In the Supreme Court of the United States

UNITED STATES OF AMERICA, PETITIONER

v.

LASHAWN LOWELL BANKS

ON PETITION FOR A WRIT OF CERTIORARI
TO THE UNITED STATES COURT OF APPEALS
FOR THE NINTH CIRCUIT

REPLY BRIEF FOR THE UNITED STATES

THEODORE B. OLSON
Solicitor General
Counsel of Record
Department of Justice
Washington, D.C. 20530-0001
(202) 514-2217

In the Supreme Court of the United States

No. 02-473

UNITED STATES OF AMERICA, PETITIONER

v.

LASHAWN LOWELL BANKS

ON PETITION FOR A WRIT OF CERTIORARI
TO THE UNITED STATES COURT OF APPEALS
FOR THE NINTH CIRCUIT

REPLY BRIEF FOR THE UNITED STATES

Respondent has provided no persuasive reason for this Court to leave unreviewed the Ninth Circuit's unprecedented decision adopting a complex, four-part matrix for determining how long officers must wait, after knocking and announcing their presence and receiving no response, before they may enter a residence to execute a valid search warrant.
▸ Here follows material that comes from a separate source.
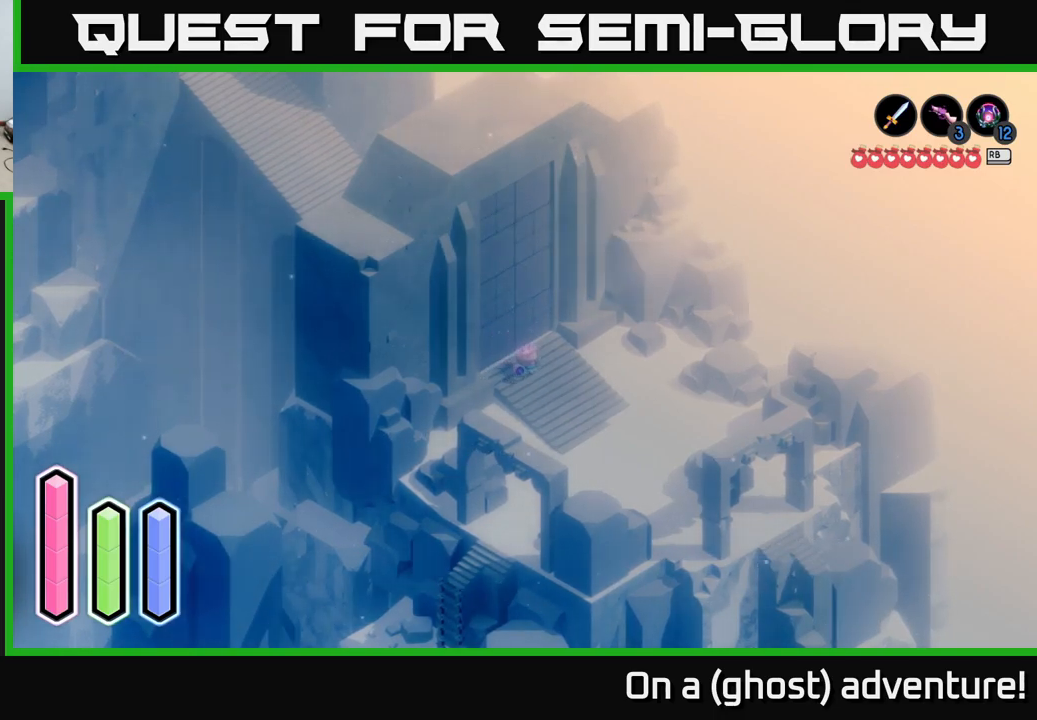
{"buttons": [], "left_stick": "center", "right_stick": "center", "events": [[283, "left_stick", "up-right"], [366, "left_stick", "up-left"], [416, "left_stick", "center"]]}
Nor has respondent explained how the Ninth Circuit's decision in this case, which held that the officers' 15- to 20-second delay after knocking and announcing was unreasonable, can be reconciled with numerous decisions of other courts of appeals that, as the Ninth Circuit itself recently recognized, have upheld forcible entries under similar (or less compelling) circumstances.
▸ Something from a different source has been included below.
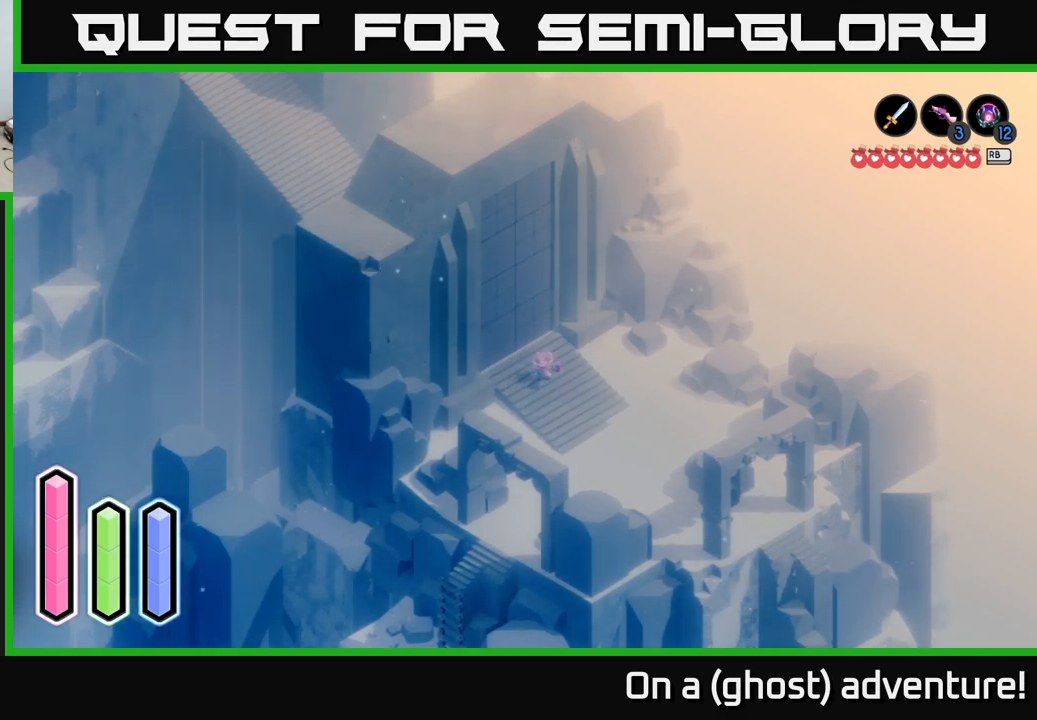
{"buttons": [], "left_stick": "center", "right_stick": "center", "events": []}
Instead, respondent concedes that the officers went to his small apartment at 2 p.m. on a weekday to execute a valid search warrant for drugs, without knowing whether anyone was in the apartment at the time; "knocked loudly and announced 'Police, search warrant' in a loud authoritative tone"; did not hear any response; and waited at least 15-20 seconds before forcibly entering the apartment. Br. in Opp. 3. He also acknowledges that he was in the shower at the time and did not hear the officers knock and announce. Ibid. Under such circumstances, there can be no doubt that the officers acted reasonably and that the evidence they obtained during the search of the premises should not be suppressed. The Ninth Circuit's decision to the contrary is inconsistent with this Court's precedents, conflicts with numerous decisions of other courts of appeals, and creates significant uncertainty in a recurring aspect of police practice. This Court's review is therefore warranted.
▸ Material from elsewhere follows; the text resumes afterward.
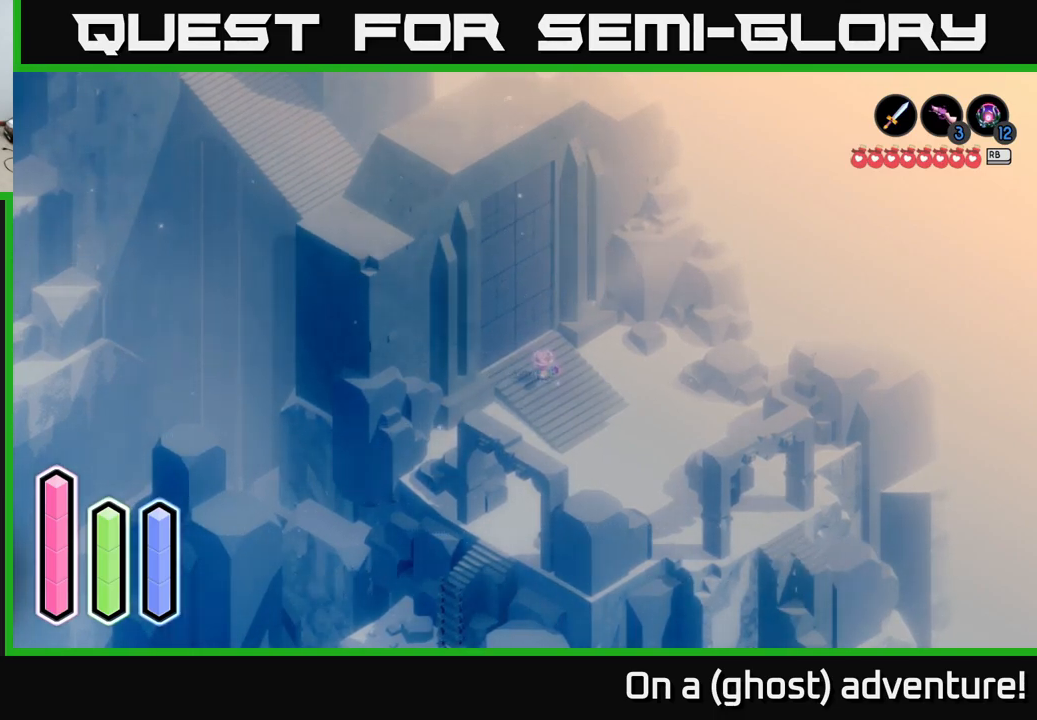
{"buttons": [], "left_stick": "center", "right_stick": "center", "events": []}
A. The Court Of Appeals' Decision Is Inconsistent With This Court's Precedents

As explained in the petition for certiorari (Pet. 8-10), the Ninth Circuit's inflexible, complex, and confusing four-part categorical scheme is inconsistent with this Court's longstanding recognition that the Fourth Amendment does not "mandate a rigid rule of announcement," Wilson v. Arkansas, 514 U.S. 927, 934 (1995), and that the "general touchstone of reasonableness * * * governs the method of execution of the warrant." United States v. Ramirez, 523 U.S. 65, 71 (1998). The Ninth Circuit's categorical approach disregards the myriad factual circumstances and dangers confronting officers executing warrants, and in a variety of circumstances would reduce the knock-and-announce requirement to a "senseless ceremony," Wilson, 514 U.S. at 936. It also improperly elevates certain factors, such as the destruction of property, which has little or no bearing on the reasonableness of the officers' entry, while ignoring or minimizing other, highly relevant factors, such as the real risk that respondent would try to destroy evidence (by, for example, flushing the drugs down the shower or toilet). See Pet. 9-10.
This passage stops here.